** Start **

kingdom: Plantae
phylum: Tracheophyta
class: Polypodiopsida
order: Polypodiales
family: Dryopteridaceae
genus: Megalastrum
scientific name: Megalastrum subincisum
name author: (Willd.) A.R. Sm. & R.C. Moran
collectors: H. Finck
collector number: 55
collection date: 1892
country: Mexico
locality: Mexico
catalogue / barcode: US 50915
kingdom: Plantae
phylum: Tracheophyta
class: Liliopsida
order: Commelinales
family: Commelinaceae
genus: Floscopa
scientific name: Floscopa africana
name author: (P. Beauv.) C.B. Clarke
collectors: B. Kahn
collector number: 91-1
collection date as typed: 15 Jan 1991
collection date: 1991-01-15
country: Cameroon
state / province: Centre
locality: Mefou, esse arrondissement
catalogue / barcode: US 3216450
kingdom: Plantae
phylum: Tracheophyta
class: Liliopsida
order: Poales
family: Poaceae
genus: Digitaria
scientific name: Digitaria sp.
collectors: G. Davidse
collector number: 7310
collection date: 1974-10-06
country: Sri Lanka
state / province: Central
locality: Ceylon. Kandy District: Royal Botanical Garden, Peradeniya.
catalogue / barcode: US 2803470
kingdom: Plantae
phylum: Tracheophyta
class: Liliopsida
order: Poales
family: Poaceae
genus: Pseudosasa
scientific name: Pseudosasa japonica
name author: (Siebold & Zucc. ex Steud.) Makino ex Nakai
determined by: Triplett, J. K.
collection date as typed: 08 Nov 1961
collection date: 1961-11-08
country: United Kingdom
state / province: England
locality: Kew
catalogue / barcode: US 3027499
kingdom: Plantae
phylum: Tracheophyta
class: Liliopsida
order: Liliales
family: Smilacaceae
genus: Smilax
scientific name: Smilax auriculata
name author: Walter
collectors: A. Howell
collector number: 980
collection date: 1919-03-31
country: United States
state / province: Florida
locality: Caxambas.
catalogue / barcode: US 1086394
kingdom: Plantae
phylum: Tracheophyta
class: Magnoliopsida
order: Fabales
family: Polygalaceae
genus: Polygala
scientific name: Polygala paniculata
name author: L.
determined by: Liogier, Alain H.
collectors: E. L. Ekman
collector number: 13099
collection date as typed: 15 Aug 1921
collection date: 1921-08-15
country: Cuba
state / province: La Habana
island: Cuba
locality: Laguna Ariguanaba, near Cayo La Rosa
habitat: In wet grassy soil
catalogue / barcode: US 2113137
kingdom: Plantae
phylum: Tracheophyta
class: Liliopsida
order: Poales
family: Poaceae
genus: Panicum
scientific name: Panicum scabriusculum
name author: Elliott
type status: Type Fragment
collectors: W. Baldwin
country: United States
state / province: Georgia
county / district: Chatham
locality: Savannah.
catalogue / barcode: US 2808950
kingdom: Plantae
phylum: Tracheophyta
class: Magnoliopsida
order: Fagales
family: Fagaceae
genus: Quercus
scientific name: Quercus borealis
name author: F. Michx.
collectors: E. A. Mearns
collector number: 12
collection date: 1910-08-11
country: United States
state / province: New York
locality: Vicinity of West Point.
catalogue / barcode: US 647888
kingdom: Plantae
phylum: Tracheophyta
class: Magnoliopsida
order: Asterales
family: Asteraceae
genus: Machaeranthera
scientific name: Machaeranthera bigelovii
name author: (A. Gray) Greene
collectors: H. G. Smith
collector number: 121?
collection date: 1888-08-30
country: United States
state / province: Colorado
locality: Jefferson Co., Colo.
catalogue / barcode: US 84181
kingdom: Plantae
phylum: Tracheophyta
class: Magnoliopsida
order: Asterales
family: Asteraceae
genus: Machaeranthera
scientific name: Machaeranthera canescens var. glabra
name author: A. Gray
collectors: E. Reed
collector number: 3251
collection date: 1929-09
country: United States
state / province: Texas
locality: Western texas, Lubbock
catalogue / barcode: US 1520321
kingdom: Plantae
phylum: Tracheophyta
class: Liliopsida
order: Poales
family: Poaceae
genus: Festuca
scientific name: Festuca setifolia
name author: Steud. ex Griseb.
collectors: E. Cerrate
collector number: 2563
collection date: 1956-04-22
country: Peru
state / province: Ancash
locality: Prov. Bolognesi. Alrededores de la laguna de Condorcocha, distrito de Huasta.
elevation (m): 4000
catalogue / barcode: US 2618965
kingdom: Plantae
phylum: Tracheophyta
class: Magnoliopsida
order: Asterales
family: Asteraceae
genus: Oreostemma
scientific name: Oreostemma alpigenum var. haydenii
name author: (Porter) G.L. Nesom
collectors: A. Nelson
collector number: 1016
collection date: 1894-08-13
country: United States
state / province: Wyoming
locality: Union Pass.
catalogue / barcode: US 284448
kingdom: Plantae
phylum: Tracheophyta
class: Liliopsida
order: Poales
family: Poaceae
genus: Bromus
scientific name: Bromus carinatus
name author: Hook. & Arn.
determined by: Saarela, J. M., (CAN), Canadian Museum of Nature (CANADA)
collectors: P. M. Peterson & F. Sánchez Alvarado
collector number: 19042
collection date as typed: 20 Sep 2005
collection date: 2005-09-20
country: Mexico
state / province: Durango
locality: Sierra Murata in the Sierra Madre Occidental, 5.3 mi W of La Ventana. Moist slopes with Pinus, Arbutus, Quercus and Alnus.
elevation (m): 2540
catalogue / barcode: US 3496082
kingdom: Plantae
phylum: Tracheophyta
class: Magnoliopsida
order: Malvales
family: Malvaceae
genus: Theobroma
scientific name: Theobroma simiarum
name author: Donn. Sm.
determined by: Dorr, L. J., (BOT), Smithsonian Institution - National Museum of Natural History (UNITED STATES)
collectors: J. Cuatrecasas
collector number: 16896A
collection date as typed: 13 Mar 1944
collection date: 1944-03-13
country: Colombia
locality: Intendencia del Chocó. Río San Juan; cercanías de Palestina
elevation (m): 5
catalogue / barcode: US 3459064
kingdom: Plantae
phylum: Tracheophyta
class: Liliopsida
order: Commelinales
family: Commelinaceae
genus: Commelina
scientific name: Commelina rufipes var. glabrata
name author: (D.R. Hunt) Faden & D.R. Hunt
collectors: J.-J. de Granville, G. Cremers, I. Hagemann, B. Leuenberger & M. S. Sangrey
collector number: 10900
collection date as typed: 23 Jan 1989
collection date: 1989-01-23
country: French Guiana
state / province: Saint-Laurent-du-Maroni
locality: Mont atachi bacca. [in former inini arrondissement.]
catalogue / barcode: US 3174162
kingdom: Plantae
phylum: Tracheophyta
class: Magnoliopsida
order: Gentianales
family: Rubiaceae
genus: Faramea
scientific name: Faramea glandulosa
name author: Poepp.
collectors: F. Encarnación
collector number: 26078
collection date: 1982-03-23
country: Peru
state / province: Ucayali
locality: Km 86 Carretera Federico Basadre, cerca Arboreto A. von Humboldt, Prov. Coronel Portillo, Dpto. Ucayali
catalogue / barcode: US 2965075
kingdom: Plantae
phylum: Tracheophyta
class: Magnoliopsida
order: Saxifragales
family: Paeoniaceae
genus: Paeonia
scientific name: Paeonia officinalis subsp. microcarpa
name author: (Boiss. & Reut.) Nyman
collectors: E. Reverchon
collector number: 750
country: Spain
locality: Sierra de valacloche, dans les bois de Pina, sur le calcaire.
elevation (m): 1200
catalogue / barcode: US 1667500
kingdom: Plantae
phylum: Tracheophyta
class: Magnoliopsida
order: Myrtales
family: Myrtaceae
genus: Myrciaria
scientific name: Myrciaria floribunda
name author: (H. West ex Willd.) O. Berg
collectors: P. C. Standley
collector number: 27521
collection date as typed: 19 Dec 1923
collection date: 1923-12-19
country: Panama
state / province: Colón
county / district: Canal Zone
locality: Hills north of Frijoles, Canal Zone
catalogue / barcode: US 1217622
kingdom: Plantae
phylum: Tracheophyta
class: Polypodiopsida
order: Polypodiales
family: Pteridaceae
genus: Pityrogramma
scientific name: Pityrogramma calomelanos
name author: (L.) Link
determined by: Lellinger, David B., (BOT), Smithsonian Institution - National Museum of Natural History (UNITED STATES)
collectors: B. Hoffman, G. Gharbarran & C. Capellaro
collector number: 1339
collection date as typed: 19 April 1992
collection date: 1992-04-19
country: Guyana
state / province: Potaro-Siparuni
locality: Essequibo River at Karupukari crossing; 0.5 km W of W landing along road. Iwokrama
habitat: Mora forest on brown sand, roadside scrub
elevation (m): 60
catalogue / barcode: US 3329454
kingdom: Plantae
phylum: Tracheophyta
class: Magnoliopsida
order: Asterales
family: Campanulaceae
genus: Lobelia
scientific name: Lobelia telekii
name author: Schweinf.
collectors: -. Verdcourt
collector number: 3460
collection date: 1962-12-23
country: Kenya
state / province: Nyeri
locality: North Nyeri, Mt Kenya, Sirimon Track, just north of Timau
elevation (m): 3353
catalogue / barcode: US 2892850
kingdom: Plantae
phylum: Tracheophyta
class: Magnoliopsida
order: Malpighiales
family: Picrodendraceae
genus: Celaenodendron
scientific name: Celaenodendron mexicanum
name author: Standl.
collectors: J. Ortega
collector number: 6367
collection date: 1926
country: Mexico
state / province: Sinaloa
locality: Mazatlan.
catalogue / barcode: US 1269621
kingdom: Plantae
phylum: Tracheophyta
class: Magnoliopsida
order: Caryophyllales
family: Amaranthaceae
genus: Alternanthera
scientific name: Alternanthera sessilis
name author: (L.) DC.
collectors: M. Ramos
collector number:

** End **

**WHAT YOU WILL DO**
Give the material above, from its first line through the line containing "collector number: 980", as a Markdown table with the columns Row and Line, numbering each line and omitting blank lines.

**EXERCISE SOLUTION**
| Row | Line |
|---|---|
| 1 | kingdom: Plantae |
| 2 | phylum: Tracheophyta |
| 3 | class: Polypodiopsida |
| 4 | order: Polypodiales |
| 5 | family: Dryopteridaceae |
| 6 | genus: Megalastrum |
| 7 | scientific name: Megalastrum subincisum |
| 8 | name author: (Willd.) A.R. Sm. & R.C. Moran |
| 9 | collectors: H. Finck |
| 10 | collector number: 55 |
| 11 | collection date: 1892 |
| 12 | country: Mexico |
| 13 | locality: Mexico |
| 14 | catalogue / barcode: US 50915 |
| 15 | kingdom: Plantae |
| 16 | phylum: Tracheophyta |
| 17 | class: Liliopsida |
| 18 | order: Commelinales |
| 19 | family: Commelinaceae |
| 20 | genus: Floscopa |
| 21 | scientific name: Floscopa africana |
| 22 | name author: (P. Beauv.) C.B. Clarke |
| 23 | collectors: B. Kahn |
| 24 | collector number: 91-1 |
| 25 | collection date as typed: 15 Jan 1991 |
| 26 | collection date: 1991-01-15 |
| 27 | country: Cameroon |
| 28 | state / province: Centre |
| 29 | locality: Mefou, esse arrondissement |
| 30 | catalogue / barcode: US 3216450 |
| 31 | kingdom: Plantae |
| 32 | phylum: Tracheophyta |
| 33 | class: Liliopsida |
| 34 | order: Poales |
| 35 | family: Poaceae |
| 36 | genus: Digitaria |
| 37 | scientific name: Digitaria sp. |
| 38 | collectors: G. Davidse |
| 39 | collector number: 7310 |
| 40 | collection date: 1974-10-06 |
| 41 | country: Sri Lanka |
| 42 | state / province: Central |
| 43 | locality: Ceylon. Kandy District: Royal Botanical Garden, Peradeniya. |
| 44 | catalogue / barcode: US 2803470 |
| 45 | kingdom: Plantae |
| 46 | phylum: Tracheophyta |
| 47 | class: Liliopsida |
| 48 | order: Poales |
| 49 | family: Poaceae |
| 50 | genus: Pseudosasa |
| 51 | scientific name: Pseudosasa japonica |
| 52 | name author: (Siebold & Zucc. ex Steud.) Makino ex Nakai |
| 53 | determined by: Triplett, J. K. |
| 54 | collection date as typed: 08 Nov 1961 |
| 55 | collection date: 1961-11-08 |
| 56 | country: United Kingdom |
| 57 | state / province: England |
| 58 | locality: Kew |
| 59 | catalogue / barcode: US 3027499 |
| 60 | kingdom: Plantae |
| 61 | phylum: Tracheophyta |
| 62 | class: Liliopsida |
| 63 | order: Liliales |
| 64 | family: Smilacaceae |
| 65 | genus: Smilax |
| 66 | scientific name: Smilax auriculata |
| 67 | name author: Walter |
| 68 | collectors: A. Howell |
| 69 | collector number: 980 |